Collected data
BEGIN

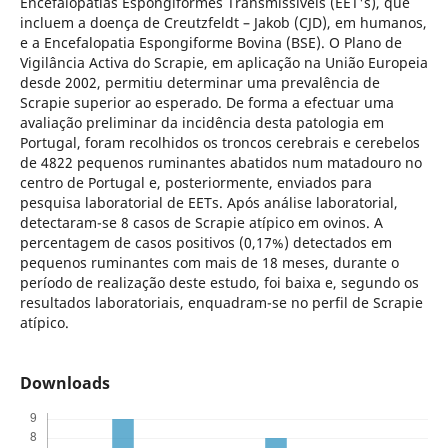
Encefalopatias Espongiformes Transmissíveis (EET's), que
incluem a doença de Creutzfeldt – Jakob (CJD), em humanos,
e a Encefalopatia Espongiforme Bovina (BSE). O Plano de
Vigilância Activa do Scrapie, em aplicação na União Europeia
desde 2002, permitiu determinar uma prevalência de
Scrapie superior ao esperado. De forma a efectuar uma
avaliação preliminar da incidência desta patologia em
Portugal, foram recolhidos os troncos cerebrais e cerebelos
de 4822 pequenos ruminantes abatidos num matadouro no
centro de Portugal e, posteriormente, enviados para
pesquisa laboratorial de EETs. Após análise laboratorial,
detectaram-se 8 casos de Scrapie atípico em ovinos. A
percentagem de casos positivos (0,17%) detectados em
pequenos ruminantes com mais de 18 meses, durante o
período de realização deste estudo, foi baixa e, segundo os
resultados laboratoriais, enquadram-se no perfil de Scrapie
atípico.
Downloads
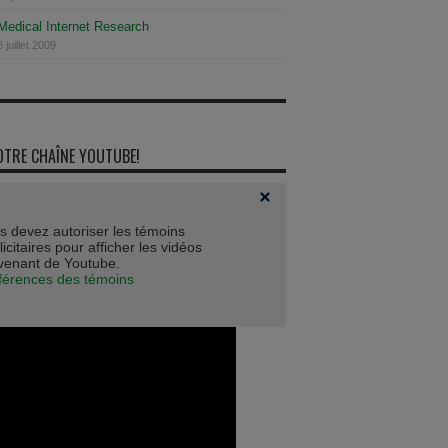
 Medical Internet Research
 juillet 2009
OTRE CHAÎNE YOUTUBE!
s devez autoriser les témoins
icitaires pour afficher les vidéos
venant de Youtube.
férences des témoins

END

An exact restatement of every record is required. Omit the images.

Encefalopatias Espongiformes Transmissíveis (EET's), que
incluem a doença de Creutzfeldt – Jakob (CJD), em humanos,
e a Encefalopatia Espongiforme Bovina (BSE). O Plano de
Vigilância Activa do Scrapie, em aplicação na União Europeia
desde 2002, permitiu determinar uma prevalência de
Scrapie superior ao esperado. De forma a efectuar uma
avaliação preliminar da incidência desta patologia em
Portugal, foram recolhidos os troncos cerebrais e cerebelos
de 4822 pequenos ruminantes abatidos num matadouro no
centro de Portugal e, posteriormente, enviados para
pesquisa laboratorial de EETs. Após análise laboratorial,
detectaram-se 8 casos de Scrapie atípico em ovinos. A
percentagem de casos positivos (0,17%) detectados em
pequenos ruminantes com mais de 18 meses, durante o
período de realização deste estudo, foi baixa e, segundo os
resultados laboratoriais, enquadram-se no perfil de Scrapie
atípico.
Downloads
 Medical Internet Research
 juillet 2009
OTRE CHAÎNE YOUTUBE!
s devez autoriser les témoins
icitaires pour afficher les vidéos
venant de Youtube.
férences des témoins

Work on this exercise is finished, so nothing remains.